### REQUIREMENT
Retype every row below character for character, omitting the pictures from your answer.

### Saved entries
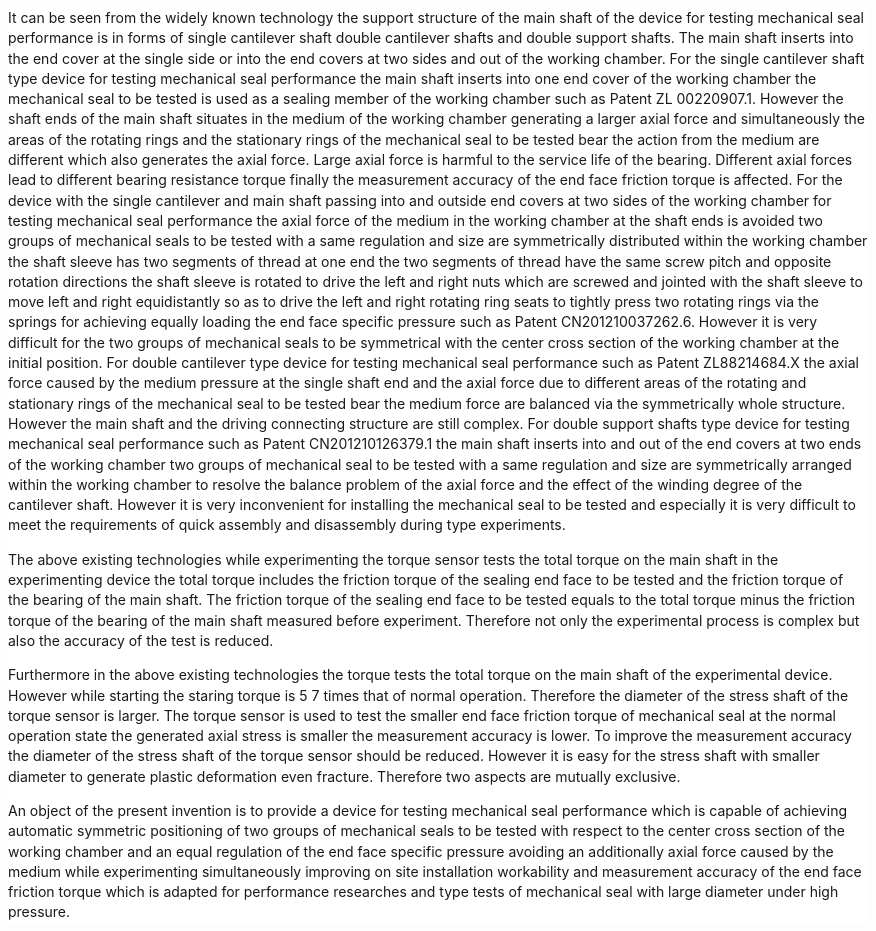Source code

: It can be seen from the widely known technology the support structure of the main shaft of the device for testing mechanical seal performance is in forms of single cantilever shaft double cantilever shafts and double support shafts. The main shaft inserts into the end cover at the single side or into the end covers at two sides and out of the working chamber. For the single cantilever shaft type device for testing mechanical seal performance the main shaft inserts into one end cover of the working chamber the mechanical seal to be tested is used as a sealing member of the working chamber such as Patent ZL 00220907.1. However the shaft ends of the main shaft situates in the medium of the working chamber generating a larger axial force and simultaneously the areas of the rotating rings and the stationary rings of the mechanical seal to be tested bear the action from the medium are different which also generates the axial force. Large axial force is harmful to the service life of the bearing. Different axial forces lead to different bearing resistance torque finally the measurement accuracy of the end face friction torque is affected. For the device with the single cantilever and main shaft passing into and outside end covers at two sides of the working chamber for testing mechanical seal performance the axial force of the medium in the working chamber at the shaft ends is avoided two groups of mechanical seals to be tested with a same regulation and size are symmetrically distributed within the working chamber the shaft sleeve has two segments of thread at one end the two segments of thread have the same screw pitch and opposite rotation directions the shaft sleeve is rotated to drive the left and right nuts which are screwed and jointed with the shaft sleeve to move left and right equidistantly so as to drive the left and right rotating ring seats to tightly press two rotating rings via the springs for achieving equally loading the end face specific pressure such as Patent CN201210037262.6. However it is very difficult for the two groups of mechanical seals to be symmetrical with the center cross section of the working chamber at the initial position. For double cantilever type device for testing mechanical seal performance such as Patent ZL88214684.X the axial force caused by the medium pressure at the single shaft end and the axial force due to different areas of the rotating and stationary rings of the mechanical seal to be tested bear the medium force are balanced via the symmetrically whole structure. However the main shaft and the driving connecting structure are still complex. For double support shafts type device for testing mechanical seal performance such as Patent CN201210126379.1 the main shaft inserts into and out of the end covers at two ends of the working chamber two groups of mechanical seal to be tested with a same regulation and size are symmetrically arranged within the working chamber to resolve the balance problem of the axial force and the effect of the winding degree of the cantilever shaft. However it is very inconvenient for installing the mechanical seal to be tested and especially it is very difficult to meet the requirements of quick assembly and disassembly during type experiments.

The above existing technologies while experimenting the torque sensor tests the total torque on the main shaft in the experimenting device the total torque includes the friction torque of the sealing end face to be tested and the friction torque of the bearing of the main shaft. The friction torque of the sealing end face to be tested equals to the total torque minus the friction torque of the bearing of the main shaft measured before experiment. Therefore not only the experimental process is complex but also the accuracy of the test is reduced.

Furthermore in the above existing technologies the torque tests the total torque on the main shaft of the experimental device. However while starting the staring torque is 5 7 times that of normal operation. Therefore the diameter of the stress shaft of the torque sensor is larger. The torque sensor is used to test the smaller end face friction torque of mechanical seal at the normal operation state the generated axial stress is smaller the measurement accuracy is lower. To improve the measurement accuracy the diameter of the stress shaft of the torque sensor should be reduced. However it is easy for the stress shaft with smaller diameter to generate plastic deformation even fracture. Therefore two aspects are mutually exclusive.

An object of the present invention is to provide a device for testing mechanical seal performance which is capable of achieving automatic symmetric positioning of two groups of mechanical seals to be tested with respect to the center cross section of the working chamber and an equal regulation of the end face specific pressure avoiding an additionally axial force caused by the medium while experimenting simultaneously improving on site installation workability and measurement accuracy of the end face friction torque which is adapted for performance researches and type tests of mechanical seal with large diameter under high pressure.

### OUTPUT OF THE TASK
Source code

: It can be seen from the widely known technology the support structure of the main shaft of the device for testing mechanical seal performance is in forms of single cantilever shaft double cantilever shafts and double support shafts. The main shaft inserts into the end cover at the single side or into the end covers at two sides and out of the working chamber. For the single cantilever shaft type device for testing mechanical seal performance the main shaft inserts into one end cover of the working chamber the mechanical seal to be tested is used as a sealing member of the working chamber such as Patent ZL 00220907.1. However the shaft ends of the main shaft situates in the medium of the working chamber generating a larger axial force and simultaneously the areas of the rotating rings and the stationary rings of the mechanical seal to be tested bear the action from the medium are different which also generates the axial force. Large axial force is harmful to the service life of the bearing. Different axial forces lead to different bearing resistance torque finally the measurement accuracy of the end face friction torque is affected. For the device with the single cantilever and main shaft passing into and outside end covers at two sides of the working chamber for testing mechanical seal performance the axial force of the medium in the working chamber at the shaft ends is avoided two groups of mechanical seals to be tested with a same regulation and size are symmetrically distributed within the working chamber the shaft sleeve has two segments of thread at one end the two segments of thread have the same screw pitch and opposite rotation directions the shaft sleeve is rotated to drive the left and right nuts which are screwed and jointed with the shaft sleeve to move left and right equidistantly so as to drive the left and right rotating ring seats to tightly press two rotating rings via the springs for achieving equally loading the end face specific pressure such as Patent CN201210037262.6. However it is very difficult for the two groups of mechanical seals to be symmetrical with the center cross section of the working chamber at the initial position. For double cantilever type device for testing mechanical seal performance such as Patent ZL88214684.X the axial force caused by the medium pressure at the single shaft end and the axial force due to different areas of the rotating and stationary rings of the mechanical seal to be tested bear the medium force are balanced via the symmetrically whole structure. However the main shaft and the driving connecting structure are still complex. For double support shafts type device for testing mechanical seal performance such as Patent CN201210126379.1 the main shaft inserts into and out of the end covers at two ends of the working chamber two groups of mechanical seal to be tested with a same regulation and size are symmetrically arranged within the working chamber to resolve the balance problem of the axial force and the effect of the winding degree of the cantilever shaft. However it is very inconvenient for installing the mechanical seal to be tested and especially it is very difficult to meet the requirements of quick assembly and disassembly during type experiments.

The above existing technologies while experimenting the torque sensor tests the total torque on the main shaft in the experimenting device the total torque includes the friction torque of the sealing end face to be tested and the friction torque of the bearing of the main shaft. The friction torque of the sealing end face to be tested equals to the total torque minus the friction torque of the bearing of the main shaft measured before experiment. Therefore not only the experimental process is complex but also the accuracy of the test is reduced.

Furthermore in the above existing technologies the torque tests the total torque on the main shaft of the experimental device. However while starting the staring torque is 5 7 times that of normal operation. Therefore the diameter of the stress shaft of the torque sensor is larger. The torque sensor is used to test the smaller end face friction torque of mechanical seal at the normal operation state the generated axial stress is smaller the measurement accuracy is lower. To improve the measurement accuracy the diameter of the stress shaft of the torque sensor should be reduced. However it is easy for the stress shaft with smaller diameter to generate plastic deformation even fracture. Therefore two aspects are mutually exclusive.

An object of the present invention is to provide a device for testing mechanical seal performance which is capable of achieving automatic symmetric positioning of two groups of mechanical seals to be tested with respect to the center cross section of the working chamber and an equal regulation of the end face specific pressure avoiding an additionally axial force caused by the medium while experimenting simultaneously improving on site installation workability and measurement accuracy of the end face friction torque which is adapted for performance researches and type tests of mechanical seal with large diameter under high pressure.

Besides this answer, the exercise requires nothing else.